Pecham formed the words in his brain carefully, reciting them just as he had been told them.

‘That he who designs submarine ships would speak with he who flies in the air with the purpose of perpetuating knowledge.’ He grimaced. ‘There. I promised I would pass on the message just as it was delivered to me. But I have to say, it only serves to confirm my fears that Friar Roger has gone mad. He is set on writing an encyclopedia of all knowledge but fears that anything he writes will be destroyed unless he also passes it on to others. It seems you are to be one of those selected to be his memory.’

‘But how am I to get to Paris in the first place? There are my teaching duties, my students and the cost to consider.’

Pecham smiled conspiratorially.

‘The chancellor awaits your petition to be allowed to study the effect of Bishop Tempier’s Condemnations on the teaching of Aristotle at the University of Paris.’

The Franciscan was referring to the results of a meeting of conservative clergy under the guidance of the Bishop of Paris in December of 1270. The tract that emanated from the good bishop’s office sought to ban certain Aristotelian teachings in Paris. Thirteen propositions had been listed as false and heretical, but that had had little influence on William Falconer in Oxford. Pecham patted him on the shoulder.

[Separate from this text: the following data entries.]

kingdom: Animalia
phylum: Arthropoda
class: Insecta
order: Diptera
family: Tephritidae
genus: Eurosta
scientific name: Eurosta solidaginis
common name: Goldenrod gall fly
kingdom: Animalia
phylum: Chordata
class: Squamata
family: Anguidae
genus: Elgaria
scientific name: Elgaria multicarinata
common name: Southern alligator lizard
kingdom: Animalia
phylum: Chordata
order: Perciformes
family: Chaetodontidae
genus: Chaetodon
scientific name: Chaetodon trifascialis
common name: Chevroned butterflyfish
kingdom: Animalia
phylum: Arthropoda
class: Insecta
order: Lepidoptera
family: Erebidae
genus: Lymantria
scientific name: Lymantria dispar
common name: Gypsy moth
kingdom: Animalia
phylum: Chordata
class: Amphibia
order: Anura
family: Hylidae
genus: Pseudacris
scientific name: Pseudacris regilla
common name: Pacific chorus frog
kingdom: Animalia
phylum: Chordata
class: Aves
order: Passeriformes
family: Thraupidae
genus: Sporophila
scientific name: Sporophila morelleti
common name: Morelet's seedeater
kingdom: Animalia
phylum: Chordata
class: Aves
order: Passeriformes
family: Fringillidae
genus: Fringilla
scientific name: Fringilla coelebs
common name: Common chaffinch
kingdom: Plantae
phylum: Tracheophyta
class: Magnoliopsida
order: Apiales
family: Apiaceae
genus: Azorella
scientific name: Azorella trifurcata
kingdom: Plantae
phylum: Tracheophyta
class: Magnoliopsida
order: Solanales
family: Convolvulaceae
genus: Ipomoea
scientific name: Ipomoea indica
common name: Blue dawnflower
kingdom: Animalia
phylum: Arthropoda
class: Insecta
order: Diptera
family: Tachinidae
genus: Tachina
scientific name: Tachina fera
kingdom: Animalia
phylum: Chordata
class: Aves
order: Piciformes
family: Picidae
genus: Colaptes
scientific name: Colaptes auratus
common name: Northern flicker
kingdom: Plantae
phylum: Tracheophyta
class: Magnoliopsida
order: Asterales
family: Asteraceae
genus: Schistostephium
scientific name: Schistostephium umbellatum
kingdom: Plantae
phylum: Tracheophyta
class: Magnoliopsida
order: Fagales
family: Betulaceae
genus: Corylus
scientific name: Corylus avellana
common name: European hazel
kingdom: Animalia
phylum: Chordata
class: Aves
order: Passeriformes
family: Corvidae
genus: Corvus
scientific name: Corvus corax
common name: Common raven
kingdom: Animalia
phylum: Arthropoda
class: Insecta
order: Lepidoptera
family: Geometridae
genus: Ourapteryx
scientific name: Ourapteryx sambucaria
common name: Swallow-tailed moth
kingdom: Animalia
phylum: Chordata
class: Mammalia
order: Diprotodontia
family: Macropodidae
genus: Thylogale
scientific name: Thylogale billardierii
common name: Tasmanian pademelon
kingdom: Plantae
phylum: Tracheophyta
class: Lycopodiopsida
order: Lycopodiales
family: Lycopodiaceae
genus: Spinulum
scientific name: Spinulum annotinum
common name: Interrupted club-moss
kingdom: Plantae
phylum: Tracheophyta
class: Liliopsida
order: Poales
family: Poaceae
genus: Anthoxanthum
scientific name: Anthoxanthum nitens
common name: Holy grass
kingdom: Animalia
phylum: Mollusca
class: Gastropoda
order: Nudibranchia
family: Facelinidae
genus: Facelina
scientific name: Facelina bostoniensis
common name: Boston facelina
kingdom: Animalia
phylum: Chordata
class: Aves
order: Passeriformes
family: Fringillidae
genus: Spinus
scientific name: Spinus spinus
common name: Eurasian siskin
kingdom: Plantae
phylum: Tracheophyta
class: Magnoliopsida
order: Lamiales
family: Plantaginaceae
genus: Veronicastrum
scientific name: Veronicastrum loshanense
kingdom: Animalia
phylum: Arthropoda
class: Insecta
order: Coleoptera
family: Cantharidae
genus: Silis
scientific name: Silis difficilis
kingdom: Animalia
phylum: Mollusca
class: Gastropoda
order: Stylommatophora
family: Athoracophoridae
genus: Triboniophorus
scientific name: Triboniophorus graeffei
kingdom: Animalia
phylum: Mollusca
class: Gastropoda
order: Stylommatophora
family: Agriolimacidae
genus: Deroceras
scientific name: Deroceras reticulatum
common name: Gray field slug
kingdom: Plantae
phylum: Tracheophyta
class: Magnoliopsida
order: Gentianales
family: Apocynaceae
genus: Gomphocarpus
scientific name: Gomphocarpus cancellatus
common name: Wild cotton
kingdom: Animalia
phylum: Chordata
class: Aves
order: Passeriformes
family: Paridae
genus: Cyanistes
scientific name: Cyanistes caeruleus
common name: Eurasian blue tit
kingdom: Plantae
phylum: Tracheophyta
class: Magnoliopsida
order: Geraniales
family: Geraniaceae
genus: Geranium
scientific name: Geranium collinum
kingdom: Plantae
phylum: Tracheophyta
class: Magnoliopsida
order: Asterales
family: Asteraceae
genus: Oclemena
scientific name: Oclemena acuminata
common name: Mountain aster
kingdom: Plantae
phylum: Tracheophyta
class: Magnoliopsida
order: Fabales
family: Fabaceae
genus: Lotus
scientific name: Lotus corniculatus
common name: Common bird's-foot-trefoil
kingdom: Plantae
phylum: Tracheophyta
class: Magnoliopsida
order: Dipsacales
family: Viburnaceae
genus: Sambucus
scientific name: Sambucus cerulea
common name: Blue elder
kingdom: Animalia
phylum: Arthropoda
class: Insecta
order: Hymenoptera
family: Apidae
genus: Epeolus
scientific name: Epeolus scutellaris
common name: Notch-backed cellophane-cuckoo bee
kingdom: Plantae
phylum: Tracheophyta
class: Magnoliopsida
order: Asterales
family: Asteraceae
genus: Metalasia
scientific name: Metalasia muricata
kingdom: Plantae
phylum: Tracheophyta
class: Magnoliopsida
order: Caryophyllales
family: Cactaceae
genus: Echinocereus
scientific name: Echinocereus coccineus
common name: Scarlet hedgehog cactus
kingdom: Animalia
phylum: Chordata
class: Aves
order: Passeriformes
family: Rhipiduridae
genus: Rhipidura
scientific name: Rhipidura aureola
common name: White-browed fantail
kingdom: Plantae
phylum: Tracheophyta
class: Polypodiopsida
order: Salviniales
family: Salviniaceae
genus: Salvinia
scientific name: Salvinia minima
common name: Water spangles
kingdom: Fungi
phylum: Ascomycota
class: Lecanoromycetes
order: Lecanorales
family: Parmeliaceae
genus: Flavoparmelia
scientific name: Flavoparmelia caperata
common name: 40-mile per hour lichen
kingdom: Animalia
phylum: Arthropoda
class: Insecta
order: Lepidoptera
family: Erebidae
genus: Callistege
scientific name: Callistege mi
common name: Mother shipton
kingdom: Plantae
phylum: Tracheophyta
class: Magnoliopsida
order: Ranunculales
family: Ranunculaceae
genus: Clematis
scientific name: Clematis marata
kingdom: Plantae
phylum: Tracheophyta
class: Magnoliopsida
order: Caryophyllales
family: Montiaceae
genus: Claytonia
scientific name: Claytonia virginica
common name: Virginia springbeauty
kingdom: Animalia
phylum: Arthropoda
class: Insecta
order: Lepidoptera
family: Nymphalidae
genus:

‘Who is more suitable to gauge the reaction now than Oxford’s most splendid proponent of Aristotle’s thought Regent Master William Falconer?’

Falconer’s face creased into a wry smile.

‘It seems that my path has been laid out for me.’

The truth was that he did not mind at all being manipulated in this way. Hadn’t he only just been thinking that his life of teaching had become routine and dull? Here was a chance to travel to Paris and to seek out a meeting with his old friend Roger Bacon. It was dawning on him how much he missed the incisive and argumentative mind of the man. He nodded his agreement.

‘In which case, I have no choice but to go.’

His interview with the chancellor was as swift and painless as that with Pecham. William de Bosco was a new appointment to the post, which controlled the administration of the university. He was a safe and secure appointment, made to redress the balance of the previous incumbent, Thomas Bek, who had been deposed due to his overweening ambition. True to the meaning of his name, de Bosco was a short, stocky man who seemed to be firmly planted in the good earth. His demeanour was similarly stolid, indeed almost wooden. He ushered Falconer into his presence and bade him take a seat. In similar circumstances, Bek would have kept his visitor standing. Especially William Falconer, whom he had detested as a disruptive element in the good running of the university. De Bosco looked almost pleased to see the troublesome regent master, and he got straight to the point.

‘William, Brother Pecham has recommended you as our envoy to Paris. You understand what you are to do there?’

Falconer smiled and nodded.

‘Yes, Chancellor.’

Indeed he did know, but it was not to be the errand that de Bosco was sending him on. The chancellor seemed reassured, however, and not a little relieved that he did not have to enter into a taxing discussion of heretical teachings.

‘Good, good. And you are not to worry about your teaching duties, nor the good running of Aristotle’s Hall. That can all be managed in your absence.’

‘But that is my only source of income. If I am not earning it, how am I to fund my journey and sojourn at the university, sir?’